Weekend voting: Stephane Perreault, the country’s chief electoral officer, is hoping the feds can tweak election laws. Perreault testified at the Commons procedure and House affairs committee yesterday, where he advocated for a two-day weekend vote instead of the 12-hour period traditionally scheduled on Mondays. He also predicted that millions more Canadians would mail in their votes. He flagged no safety concerns even with such a massive influx.
The public inquiry into the Nova Scotia shooting that claimed 22 lives in April is officially on. The feds published an order-in-council that launched the federal-provincial initiative, and named a third commissioner. Kim Stanton, a Nova Scotia lawyer who specializes in Indigenous issues, will replace Anne McLellan, the former Liberal cabinet minister who stepped down over the summer. She’ll join Michael MacDonald, the chief commissioner, and Leanne J. Fitch.
An Alberta pilot project starting next month will reduce the mandatory 14-day quarantine for border-crossers at two ports of entry: the Coutts land border crossing (check it out on Google Streetview) and Calgary International Airport. If participants test negative for COVID-19 at the border, they’ll be able to forego the quarantine “so long as they commit to getting a second test on day six or seven after arrival” at a pharmacy that’s part of the pilot. They’ll also be “closely monitored” for symptoms.

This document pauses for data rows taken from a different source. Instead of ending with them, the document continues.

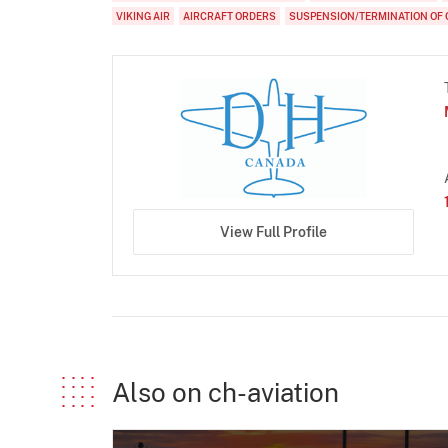
VIKING AIR
AIRCRAFT ORDERS
SUSPENSION/TERMINATION OF 
View Full Profile
Also on ch-aviation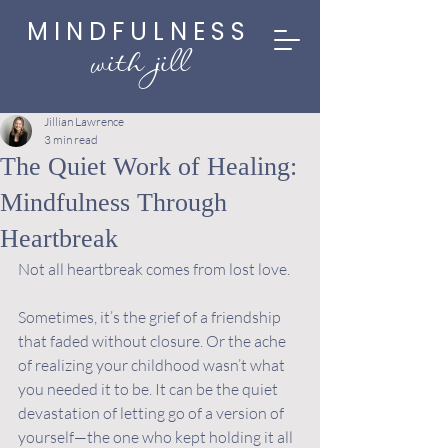
MINDFULNESS
with jill
Jillian Lawrence
3 min read
The Quiet Work of Healing:
Mindfulness Through
Heartbreak
Not all heartbreak comes from lost love.
Sometimes, it’s the grief of a friendship 
that faded without closure. Or the ache 
of realizing your childhood wasn’t what 
you needed it to be. It can be the quiet 
devastation of letting go of a version of 
yourself—the one who kept holding it all 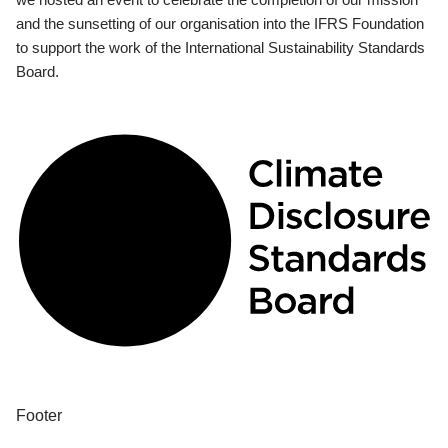
and the sunsetting of our organisation into the IFRS Foundation
to support the work of the International Sustainability Standards
Board.
Footer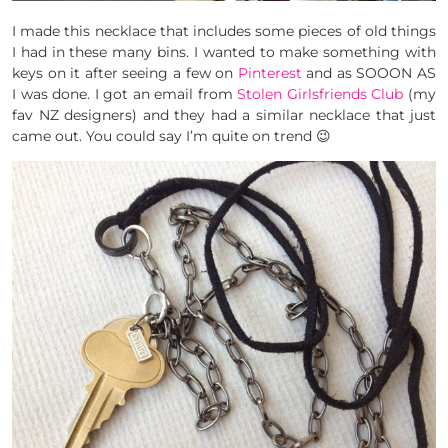
I made this necklace that includes some pieces of old things
I had in these many bins. I wanted to make something with
keys on it after seeing a few on
Pinterest
and as SOOON AS
I was done. I got an email from
Stolen Girlsfriends Club
(my
fav NZ designers) and they had a similar necklace that just
came out. You could say I’m quite on trend 😉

Indigenous Services Canada posted updated numbers on COVID-19’s spread in Indigenous communities. The cumulative case count as of Oct. 21 was 1,100, including 322 active cases, 72 hospitalizations and 15 deaths. The highest case count was in Alberta (386), followed by Saskatchewan (212) and B.C. (176). Federal figures say the positivity rate and case fatality rate on reserves is about one-third the rate of Canada’s general population.
In remembrance: Yesterday marked six years since the Parliament Hill shooting that took the life of Cpl. Nathan Cirillo. The popular @CAFinUS (profiled here) re-shared cartoonist Bruce McKinnon’s heart-wrenching tribute to Cirillo published on Oct. 23, 2014 in the Halifax Chronicle-Herald.